● Saved entries

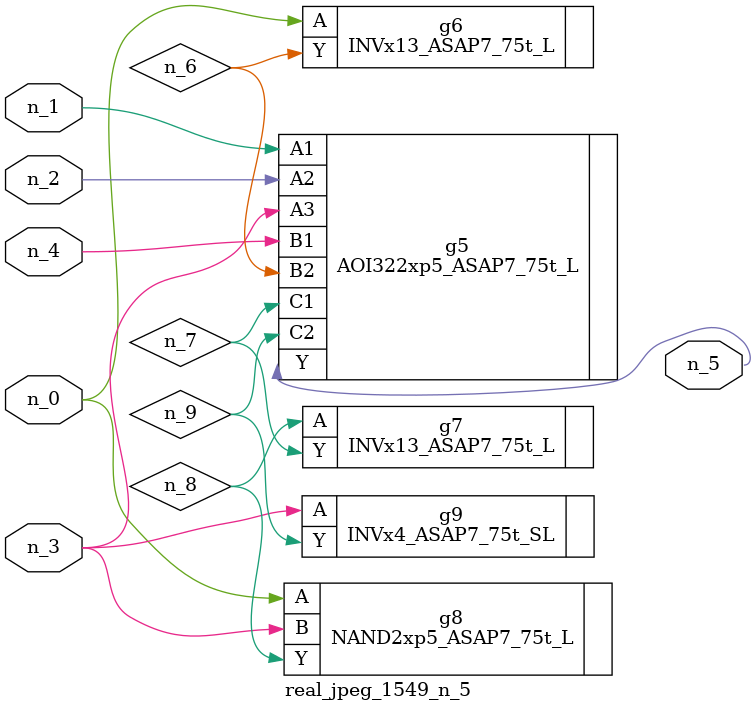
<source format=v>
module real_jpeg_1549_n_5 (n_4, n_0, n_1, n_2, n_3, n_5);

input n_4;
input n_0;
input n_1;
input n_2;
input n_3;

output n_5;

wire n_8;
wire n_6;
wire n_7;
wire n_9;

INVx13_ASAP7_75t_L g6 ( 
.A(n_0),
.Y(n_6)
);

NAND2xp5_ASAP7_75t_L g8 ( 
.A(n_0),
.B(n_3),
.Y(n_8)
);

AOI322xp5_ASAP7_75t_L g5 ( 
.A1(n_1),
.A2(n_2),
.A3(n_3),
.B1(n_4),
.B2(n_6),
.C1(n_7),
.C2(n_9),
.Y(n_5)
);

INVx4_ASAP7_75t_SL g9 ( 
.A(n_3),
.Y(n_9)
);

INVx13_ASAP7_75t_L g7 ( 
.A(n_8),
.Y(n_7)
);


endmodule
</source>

* * *

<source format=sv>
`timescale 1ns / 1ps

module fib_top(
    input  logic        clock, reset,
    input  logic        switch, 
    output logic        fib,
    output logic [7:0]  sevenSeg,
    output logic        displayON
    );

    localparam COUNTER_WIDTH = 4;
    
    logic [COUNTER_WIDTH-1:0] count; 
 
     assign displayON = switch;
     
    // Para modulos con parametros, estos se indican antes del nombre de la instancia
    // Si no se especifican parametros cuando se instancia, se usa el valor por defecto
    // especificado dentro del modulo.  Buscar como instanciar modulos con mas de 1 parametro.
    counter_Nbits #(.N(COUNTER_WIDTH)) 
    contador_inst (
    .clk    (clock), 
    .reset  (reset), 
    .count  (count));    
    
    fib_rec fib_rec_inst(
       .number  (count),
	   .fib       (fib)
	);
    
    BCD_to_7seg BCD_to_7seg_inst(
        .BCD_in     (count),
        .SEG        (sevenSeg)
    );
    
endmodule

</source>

● The task
Extract every line of the records above that contains the word "switch".

● Task response
    input  logic        switch, 
     assign displayON = switch;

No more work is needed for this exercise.